Ask an Expert

Answers to Compliance and Medical Coding Questions.
  1. Nicole Posted 5 month(s) agoRelated Topics

    Patient has epidural abscess at L2-3 along with spinal stenosis that extends to the L4-5. The doctor performed a bilateral laminectomy from the L2-L5 which would be 63047 and 63048 x3. Question I have is the doctor also removed an abscess from the L2-3 disk level. Would the 63267 be billed for the L2-3 since the Laminectomy was done but the abscess was removed from the interspace area. So basically would I be billing: 63267 (L2), 63047 (L3), 63048x2 (L4, L5) OR would it be 63267 (L2-3), 63047 (L4), 63048 (L5)

  2. SuperCoder Posted 5 month(s) ago


    If the abscess removal was small and was kind of incidental you  would bill the 63047. If it was large and was causing the compression you would probably look at the 63267 code. 

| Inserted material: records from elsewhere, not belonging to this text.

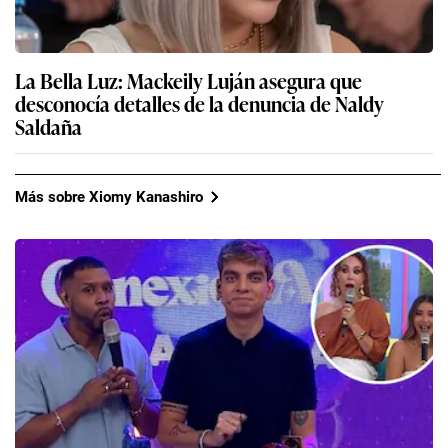
La Bella Luz: Mackeily Luján asegura que
desconocía detalles de la denuncia de Naldy
Saldaña
Más sobre Xiomy Kanashiro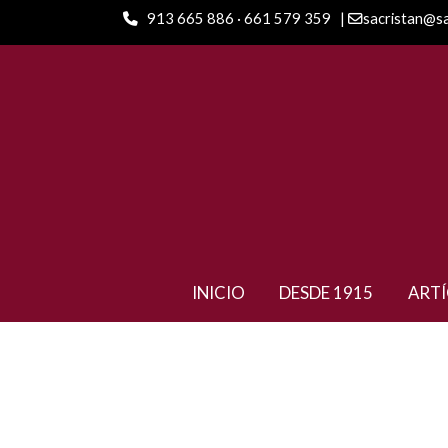
913 665 886 · 661 579 359
|
sacristan@s
ARTÍCULOS
Lápices de bolsillo Nº V Neg
INICIO
DESDE 1915
ART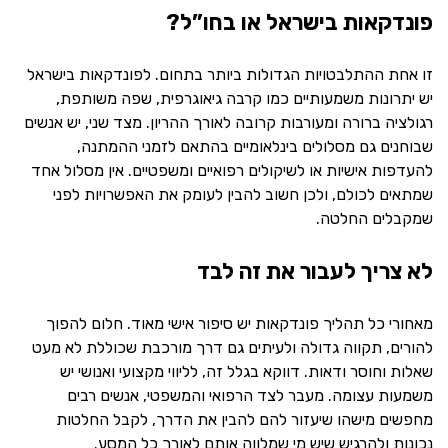
פונדקאות בישראל או בחו”ל?
זו אחת ההתלבטויות הגדולות ביותר בתחום. לפונדקאות בישראל
יש יתרונות משמעותיים כמו קרבה גיאוגרפית, שפה משותפת,
רגולציה ברורה ומעורבות קרובה לאורך ההריון. מצד שני, יש אנשים
שבוחנים גם מסלולים בינלאומיים בהתאם לזמני ההמתנה,
להעדפות אישיות או לשיקולים רפואיים ומשפטיים. אין מסלול אחד
שמתאים לכולם, ולכן חשוב להבין לעומק את האפשרויות לפני
שמקבלים החלטה.
לא צריך לעבור את זה לבד
מאחורי כל תהליך פונדקאות יש סיפור אישי מאוד. חלום להפוך
להורים, תקווה גדולה ולעיתים גם דרך מורכבת שכוללת לא מעט
שאלות וחוסר ודאות. דווקא בגלל זה, לליווי מקצועי ואנושי יש
משמעות עצומה. מעבר לצד הרפואי והמשפטי, אנשים רבים
מחפשים מישהו שיעזור להם להבין את הדרך, לקבל החלטות
נכונות ולהרגיש שיש מי שמלווה אותם לאורך כל המסע.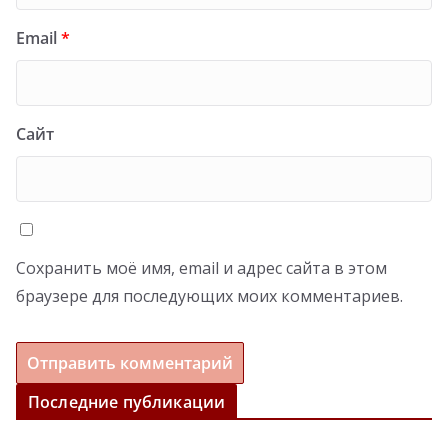
Email
*
Сайт
Сохранить моё имя, email и адрес сайта в этом
браузере для последующих моих комментариев.
Последние публикации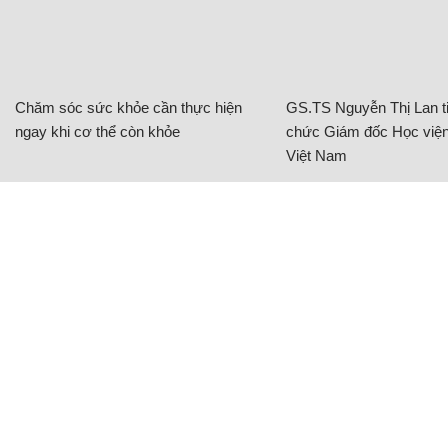
Chăm sóc sức khỏe cần thực hiện
GS.TS Nguyễn Thị Lan ti
ngay khi cơ thể còn khỏe
chức Giám đốc Học viện
Việt Nam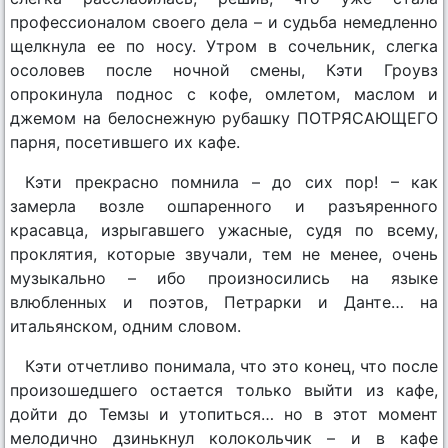
профессионалом своего дела – и судьба немедленно
щелкнула ее по носу. Утром в сочельник, слегка
осоловев после ночной смены, Кэти Гроувз
опрокинула поднос с кофе, омлетом, маслом и
джемом на белоснежную рубашку ПОТРЯСАЮЩЕГО
парня, посетившего их кафе.
Кэти прекрасно помнила – до сих пор! – как
замерла возле ошпаренного и разъяренного
красавца, изрыгавшего ужасные, судя по всему,
проклятия, которые звучали, тем не менее, очень
музыкально – ибо произносились на языке
влюбленных и поэтов, Петрарки и Данте… на
итальянском, одним словом.
Кэти отчетливо понимала, что это конец, что после
произошедшего остается только выйти из кафе,
дойти до Темзы и утопиться… но в этот момент
мелодично дзинькнул колокольчик – и в кафе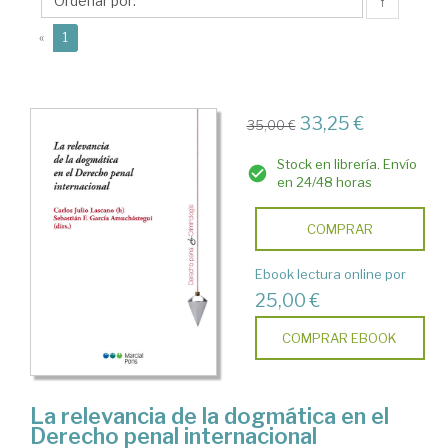
Julio
↑
(current)
«
1
33,25 €
35,00 €
Stock en librería. Envío
en 24/48 horas
COMPRAR
Ebook lectura online por
25,00 €
COMPRAR EBOOK
La relevancia de la dogmática en el
Derecho penal internacional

    If the abscess was complicated, you should report 63267 (Laminectomy for excision or evacuation of intraspinal lesion other than neoplasm, extradural; lumbar) just once for the surgery the neurosurgeon performed on L2 and L3. Then, use 63047 (Laminectomy, facetectomy and foraminotomy [unilateral or bilateral with decompression of spinal cord, cauda equina and/or nerve root(s) (e.g., spinal or lateral recess stenosis)], single vertebral segment; lumbar) for the laminectomy.
    Be sure to append modifier 59 (Distinct procedural service) to 63047 to indicate that the two surgical procedures were separate and distinct.

    Usually, the codes for laminectomy and intraspinal lesion excision (63265-63290) are regional, covering however many levels there are in any spinal area (cervical, thoracic or lumbar). Whether you can separately code a decompressive laminectomy that your physician completes at an adjacent level for stenosis may depend on how unrelated the diagnoses are.

    63267 can be used if the excision is more involved such as adherent to the dura however, there are no additional segment codes that can be reported with this code. If the surgery was to remove the abscess use the 63267 code, if the primary reason for the surgery was the laminectomy and the abscess removal was incidental, use 63047 and 63048 for each additional level.




  3. Nicole Posted 5 month(s) ago

    So if the MRI scan showed evidence of compressive epidural abscess at L2-3 along with spinal stenosis that extended to the L4-5 level, I would code the 63267 (L2-L3), 63047 -59 (L4) and 63048 (L5).

  4. SuperCoder Posted 5 month(s) ago


    Yes you can code  63267 (L2-L3), 63047 -59 (L4) and 63048 (L5).


About this Question

  • Posted by 13296 Nicole, 5 month(s) ago. There are 4 posts. The latest reply is from SuperCoder.